Acutis, who died at the age of 15 in 2006, designed websites and published information on Eucharist-related miracles based on his own research. 

carlo acutis relics - The Catholic weekly
Students looking at the display of Eucharistic Miracles documented by Blessed Carlo Acutis. Photo: George Al-Akiki.

More than 140 of those from 22 different countries, all recognised by the Catholic Church, are documented in a photographic display for exhibition viewers to explore. 

McKinnon contacted the college’s assistant principal and dean of mission Angela Porro, who last year visited Carlo’s tomb in Assisi, about hosting it in Sydney.  

“Kids hear of other, older saints but they oftentimes don’t resonate with them, whereas this is a living example,” he told The Catholic Weekly. 

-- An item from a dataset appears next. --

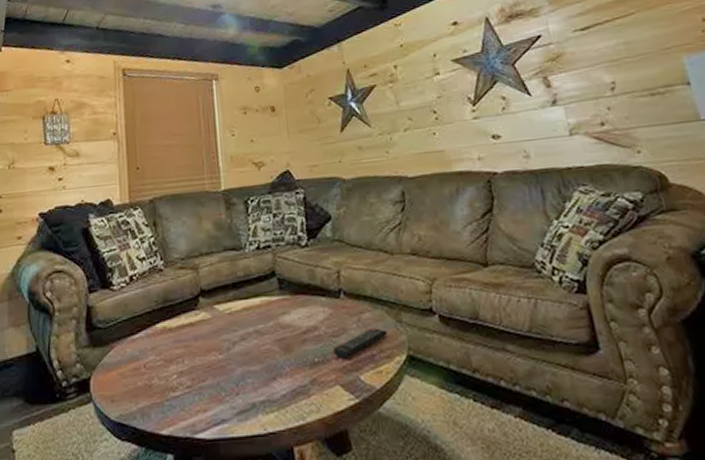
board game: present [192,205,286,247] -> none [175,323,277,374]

“They see that he had the same interests that they have. He had a PlayStation, he loved soccer, Pokémon and animals, but at the same time he also had a love for God.  

“He made it his mission to make the world a better place in his unique way, and I think our young men can emulate that.” 

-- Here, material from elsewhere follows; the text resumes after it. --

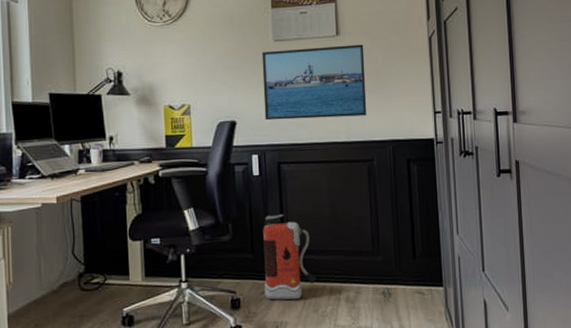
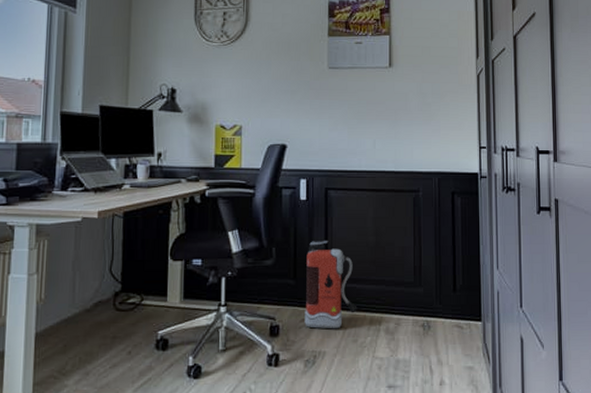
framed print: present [261,44,367,121] -> none [315,77,415,147]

Porro led group discussions in front of the relic, where students had the opportunity to kneel and pray. 

Carlo’s a shining presence in this school community that’s influenced how we understand our role as leaders,” said Year 11 student Quentin Lassauniere. 

“As he’s so fresh in history, younger people can relate to it more and it gets rid of the idea that saints are an ancient concept from way back when,” added fellow student Jayden McConnell. 

McKinnon says it’s evident Acutis is the new model of sainthood for the next generation. 

“For me as a father with a 17 and 14-year-old, I see a world where everybody is aggressively against the possibility God. If you would have told me the world would be like this 25, 30 years ago, I would have said no way, not in Australia,” he said. 

De La Salle Catholic College students at the exhibition. Photo: George Al-Akiki.

“At the same time, I think if you can show people evidence, particularly young kids, you can make a difference.” 

The exhibition and relic will make their way to Our Lady of the Angels Church in Rouse Hill this weekend 29-30 June before its Tasmanian tour.